___ Provided records ___

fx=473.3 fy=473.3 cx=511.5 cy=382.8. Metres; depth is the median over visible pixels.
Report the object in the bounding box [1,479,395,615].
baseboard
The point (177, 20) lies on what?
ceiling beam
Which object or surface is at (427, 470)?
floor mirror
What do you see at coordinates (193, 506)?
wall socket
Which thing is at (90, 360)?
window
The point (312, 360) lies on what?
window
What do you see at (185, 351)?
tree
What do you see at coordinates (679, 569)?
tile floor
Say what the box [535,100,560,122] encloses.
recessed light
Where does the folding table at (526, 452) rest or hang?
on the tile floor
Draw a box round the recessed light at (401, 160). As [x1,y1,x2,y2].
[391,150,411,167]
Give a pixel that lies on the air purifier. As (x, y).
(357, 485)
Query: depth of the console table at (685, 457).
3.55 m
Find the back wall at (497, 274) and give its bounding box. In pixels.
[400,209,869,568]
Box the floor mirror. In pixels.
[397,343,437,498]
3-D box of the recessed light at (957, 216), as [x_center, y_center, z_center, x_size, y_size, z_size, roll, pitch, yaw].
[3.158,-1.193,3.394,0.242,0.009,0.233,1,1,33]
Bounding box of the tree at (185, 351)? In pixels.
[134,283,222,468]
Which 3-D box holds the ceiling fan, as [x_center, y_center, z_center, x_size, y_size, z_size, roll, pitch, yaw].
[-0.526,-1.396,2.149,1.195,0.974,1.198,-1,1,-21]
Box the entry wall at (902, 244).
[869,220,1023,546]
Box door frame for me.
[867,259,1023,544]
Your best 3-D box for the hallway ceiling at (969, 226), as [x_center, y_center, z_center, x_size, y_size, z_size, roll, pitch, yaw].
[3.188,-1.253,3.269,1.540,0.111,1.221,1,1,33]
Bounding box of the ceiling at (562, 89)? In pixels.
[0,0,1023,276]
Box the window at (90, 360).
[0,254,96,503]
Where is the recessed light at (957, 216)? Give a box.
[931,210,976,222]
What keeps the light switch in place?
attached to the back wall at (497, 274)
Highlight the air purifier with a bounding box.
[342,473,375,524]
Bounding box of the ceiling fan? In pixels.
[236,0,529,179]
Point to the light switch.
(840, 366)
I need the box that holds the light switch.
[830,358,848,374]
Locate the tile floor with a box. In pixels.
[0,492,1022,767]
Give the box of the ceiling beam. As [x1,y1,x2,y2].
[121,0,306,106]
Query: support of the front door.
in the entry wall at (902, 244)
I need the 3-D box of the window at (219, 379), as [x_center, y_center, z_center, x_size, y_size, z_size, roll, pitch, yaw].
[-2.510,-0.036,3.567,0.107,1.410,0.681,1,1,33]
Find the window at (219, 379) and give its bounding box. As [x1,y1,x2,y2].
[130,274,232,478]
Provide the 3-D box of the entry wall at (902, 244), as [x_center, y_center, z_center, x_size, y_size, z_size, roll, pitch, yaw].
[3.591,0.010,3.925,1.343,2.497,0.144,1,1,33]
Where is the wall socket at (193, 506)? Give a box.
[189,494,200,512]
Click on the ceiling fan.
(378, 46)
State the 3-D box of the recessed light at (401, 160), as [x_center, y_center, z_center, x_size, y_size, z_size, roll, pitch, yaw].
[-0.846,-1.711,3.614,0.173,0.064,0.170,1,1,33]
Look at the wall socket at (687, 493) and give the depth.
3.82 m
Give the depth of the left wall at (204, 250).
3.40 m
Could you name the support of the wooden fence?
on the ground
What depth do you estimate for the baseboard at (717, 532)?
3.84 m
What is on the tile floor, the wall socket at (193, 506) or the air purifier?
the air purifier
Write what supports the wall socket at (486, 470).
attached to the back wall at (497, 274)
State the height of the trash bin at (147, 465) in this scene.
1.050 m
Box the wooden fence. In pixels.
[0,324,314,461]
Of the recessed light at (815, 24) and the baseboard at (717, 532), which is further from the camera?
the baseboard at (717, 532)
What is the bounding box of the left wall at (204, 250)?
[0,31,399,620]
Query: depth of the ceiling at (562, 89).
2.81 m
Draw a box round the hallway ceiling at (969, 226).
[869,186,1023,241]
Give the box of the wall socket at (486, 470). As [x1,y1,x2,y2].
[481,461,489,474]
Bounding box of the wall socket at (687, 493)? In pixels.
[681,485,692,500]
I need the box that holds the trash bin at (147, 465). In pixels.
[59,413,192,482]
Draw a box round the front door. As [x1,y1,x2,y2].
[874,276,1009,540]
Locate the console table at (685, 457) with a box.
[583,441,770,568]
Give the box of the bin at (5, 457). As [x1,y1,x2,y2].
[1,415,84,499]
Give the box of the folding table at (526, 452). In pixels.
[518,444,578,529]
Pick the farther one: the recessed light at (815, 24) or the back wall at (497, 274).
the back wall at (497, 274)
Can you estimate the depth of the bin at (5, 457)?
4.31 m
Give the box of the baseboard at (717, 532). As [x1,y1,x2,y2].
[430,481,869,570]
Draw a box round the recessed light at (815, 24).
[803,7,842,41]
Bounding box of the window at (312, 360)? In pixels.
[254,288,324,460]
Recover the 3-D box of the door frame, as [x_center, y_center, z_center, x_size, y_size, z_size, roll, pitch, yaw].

___

» **Directions for this task**:
Give back, unchanged, the line containing "Box the wooden fence. In pixels." and each line that comes after it in the entries above, ending with the last.

» **Result below**:
Box the wooden fence. In pixels.
[0,324,314,461]
Of the recessed light at (815, 24) and the baseboard at (717, 532), which is further from the camera?
the baseboard at (717, 532)
What is the bounding box of the left wall at (204, 250)?
[0,31,399,620]
Query: depth of the ceiling at (562, 89).
2.81 m
Draw a box round the hallway ceiling at (969, 226).
[869,186,1023,241]
Give the box of the wall socket at (486, 470). As [x1,y1,x2,y2].
[481,461,489,474]
Bounding box of the wall socket at (687, 493)? In pixels.
[681,485,692,500]
I need the box that holds the trash bin at (147, 465). In pixels.
[59,413,192,482]
Draw a box round the front door. As [x1,y1,x2,y2].
[874,276,1009,540]
Locate the console table at (685, 457) with a box.
[583,441,770,568]
Give the box of the bin at (5, 457). As [x1,y1,x2,y2].
[1,415,84,499]
Give the box of the folding table at (526, 452). In pixels.
[518,444,578,529]
Pick the farther one: the recessed light at (815, 24) or the back wall at (497, 274).
the back wall at (497, 274)
Can you estimate the depth of the bin at (5, 457)?
4.31 m
Give the box of the baseboard at (717, 532). As [x1,y1,x2,y2].
[430,481,869,570]
Draw a box round the recessed light at (815, 24).
[803,7,842,41]
Bounding box of the window at (312, 360)? In pixels.
[254,288,324,460]
Recover the 3-D box of the door frame, as [x_center, y_center, z_center, x_size, y_size, z_size, roll, pitch, yaw].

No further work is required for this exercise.